Statement from the Network of Sex Work Projects (Booth 98) at the XIV International Conference on AIDS, Barcelona, July 2002

While a number of anti-trafficking organisations recognise sex work as a legitimate profession, those organisations that seek to repress sex work and sex workers are gaining the upper hand. These include internationally active, highly funded organisations such as the Coalition Against Trafficking in Women (CATW). CATW recently published a 'hit list' of organisations receiving US funding, accusing them of 'promoting prostitution'. This hit list includes well-known and well-respected organisations providing essential HIV care and prevention services to sex workers in a number of countries.
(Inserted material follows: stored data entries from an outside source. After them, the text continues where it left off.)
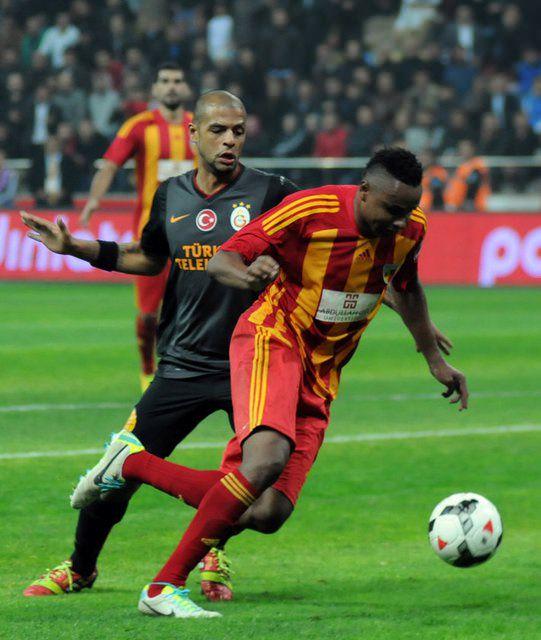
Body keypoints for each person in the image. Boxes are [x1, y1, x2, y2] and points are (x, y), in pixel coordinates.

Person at [21, 100, 452, 607]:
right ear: (194, 133)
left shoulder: (276, 193)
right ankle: (80, 566)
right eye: (219, 130)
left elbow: (349, 262)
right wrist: (75, 247)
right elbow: (148, 258)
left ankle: (211, 555)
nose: (230, 140)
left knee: (259, 486)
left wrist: (415, 325)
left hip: (262, 358)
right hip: (187, 358)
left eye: (239, 131)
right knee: (135, 478)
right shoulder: (171, 194)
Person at [79, 61, 196, 391]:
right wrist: (94, 199)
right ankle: (147, 369)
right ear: (155, 89)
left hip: (196, 233)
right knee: (148, 314)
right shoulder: (138, 127)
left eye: (177, 80)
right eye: (165, 80)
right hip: (152, 236)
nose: (171, 86)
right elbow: (109, 165)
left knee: (198, 311)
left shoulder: (200, 127)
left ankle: (189, 371)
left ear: (185, 88)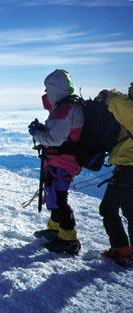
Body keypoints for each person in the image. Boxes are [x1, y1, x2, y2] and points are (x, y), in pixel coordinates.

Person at [29, 69, 84, 255]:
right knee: (54, 194)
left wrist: (37, 133)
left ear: (54, 87)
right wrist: (42, 130)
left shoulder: (64, 109)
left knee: (59, 199)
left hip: (63, 161)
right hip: (61, 160)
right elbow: (60, 134)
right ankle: (55, 229)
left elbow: (54, 139)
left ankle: (69, 239)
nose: (46, 92)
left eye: (47, 87)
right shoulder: (69, 106)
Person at [97, 83, 133, 267]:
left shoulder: (128, 108)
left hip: (128, 167)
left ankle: (121, 250)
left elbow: (121, 105)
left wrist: (108, 95)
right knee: (130, 210)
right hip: (128, 167)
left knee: (108, 208)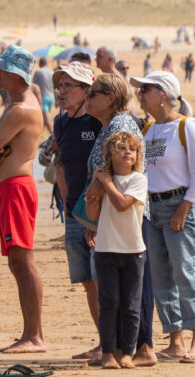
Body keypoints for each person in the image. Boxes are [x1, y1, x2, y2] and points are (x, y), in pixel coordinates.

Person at [0, 45, 45, 353]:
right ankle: (30, 334)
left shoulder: (21, 109)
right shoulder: (17, 103)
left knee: (23, 262)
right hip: (10, 187)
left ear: (16, 74)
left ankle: (34, 336)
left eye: (1, 70)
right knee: (17, 263)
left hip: (16, 187)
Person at [130, 71, 195, 362]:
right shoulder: (148, 130)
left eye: (146, 89)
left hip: (178, 206)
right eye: (140, 89)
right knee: (161, 279)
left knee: (186, 274)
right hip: (152, 210)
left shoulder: (186, 126)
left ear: (164, 94)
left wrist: (184, 208)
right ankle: (175, 341)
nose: (140, 94)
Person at [50, 62, 106, 360]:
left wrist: (94, 210)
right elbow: (60, 163)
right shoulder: (60, 123)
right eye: (60, 86)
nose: (61, 92)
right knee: (87, 281)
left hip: (100, 213)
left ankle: (115, 342)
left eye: (68, 86)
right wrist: (67, 202)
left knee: (103, 278)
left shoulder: (98, 122)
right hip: (74, 212)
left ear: (87, 91)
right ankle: (103, 341)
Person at [84, 131, 148, 370]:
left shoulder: (138, 180)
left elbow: (122, 204)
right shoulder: (103, 180)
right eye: (122, 148)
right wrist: (96, 182)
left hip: (133, 250)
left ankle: (128, 353)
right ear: (111, 155)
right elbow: (92, 215)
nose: (128, 152)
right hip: (106, 249)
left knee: (131, 306)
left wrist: (106, 182)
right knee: (109, 302)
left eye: (132, 149)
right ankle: (108, 353)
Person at [33, 58, 55, 133]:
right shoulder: (52, 72)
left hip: (43, 98)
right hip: (51, 98)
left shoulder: (38, 71)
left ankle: (53, 136)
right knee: (44, 119)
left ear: (39, 64)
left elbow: (33, 85)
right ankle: (39, 135)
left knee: (46, 119)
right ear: (46, 64)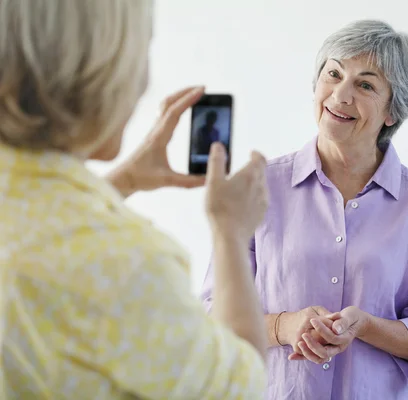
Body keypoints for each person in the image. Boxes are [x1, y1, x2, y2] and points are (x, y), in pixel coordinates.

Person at [0, 1, 268, 399]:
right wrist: (229, 232)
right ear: (98, 72)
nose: (144, 82)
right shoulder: (126, 265)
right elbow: (239, 386)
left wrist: (123, 181)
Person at [201, 19, 408, 399]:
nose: (340, 95)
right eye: (333, 73)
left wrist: (366, 326)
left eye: (366, 85)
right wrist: (284, 327)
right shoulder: (260, 187)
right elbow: (212, 311)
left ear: (393, 111)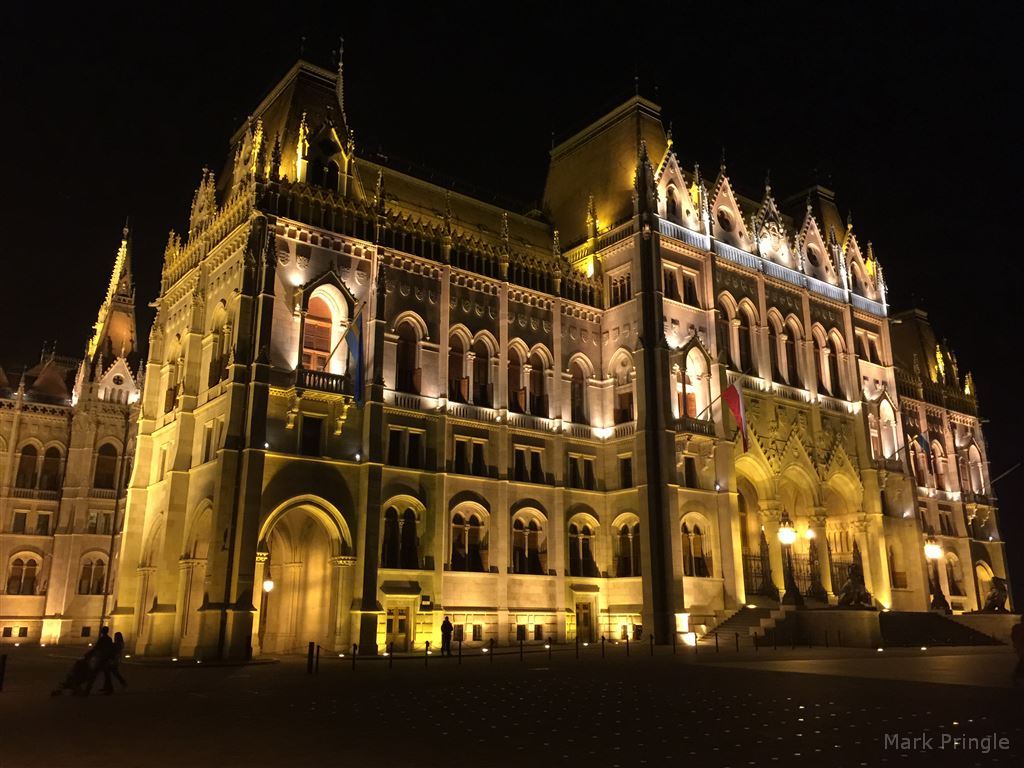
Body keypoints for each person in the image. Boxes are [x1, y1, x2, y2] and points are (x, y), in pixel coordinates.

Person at [83, 626, 116, 695]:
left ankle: (87, 690)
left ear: (103, 631)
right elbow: (111, 648)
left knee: (94, 674)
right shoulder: (109, 639)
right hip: (106, 659)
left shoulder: (102, 639)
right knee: (107, 674)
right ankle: (110, 688)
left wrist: (88, 654)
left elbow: (96, 647)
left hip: (101, 659)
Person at [1012, 615, 1024, 685]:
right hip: (1020, 646)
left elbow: (1013, 636)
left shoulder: (1016, 627)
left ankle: (1017, 675)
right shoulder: (1018, 627)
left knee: (1022, 660)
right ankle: (1017, 675)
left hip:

This is not an isolated incident. Elements of the anti-trafficking movement are using the anti-trafficking agenda to push for repressive policies such as the criminalisation of sex work and the restriction of women´s ability to migrate. Far from being a solution to the pressing problems faced by migrant sex workers, repressive policies increase vulnerability to infection and violence.Those anti-trafficking campaigns which implicitly or explicitly support repressive measures threaten sex workers´ health and human rights in the following ways:

  • Projects that use a non-judgemental, non-stigmatising approach to sex worker HIV prevention are threatened with public denouncement and loss of funding. This is especially the case for projects working with youth.
  • They resurrect old notions of sex workers as victims through calls for sex work to be treated as 'violence against women'. Community empowerment is now widely recognised as essential for HIV prevention among sex workers. 'Victimisation' works against empowerment.
  • They lead to repressive measures against sex workers and migrant sex workers. In a number of countries, 'anti-trafficking' activities have included brothel raids, summary deportation and laws restricting women's freedom of movement.
  • They divert attention from the issues that are of concern to the majority of the worlds' sex workers by sensationalising stories of lost innocence. These issues include the recognition of sex work as labour, the right to migration, the right to live free from police and state violence, to form our own organisations, and access to health care services, including HIV prevention and care.

The Network of Sex Work Projects (NSWP) calls upon all those organisations involved in HIV prevention and care, in particular UNAIDS and WHO, to reject the repressive anti-trafficking agenda and to affirm their solidarity with those organisations under threat. We demand continued support of organisations working to promote the health and human rights of all sex workers.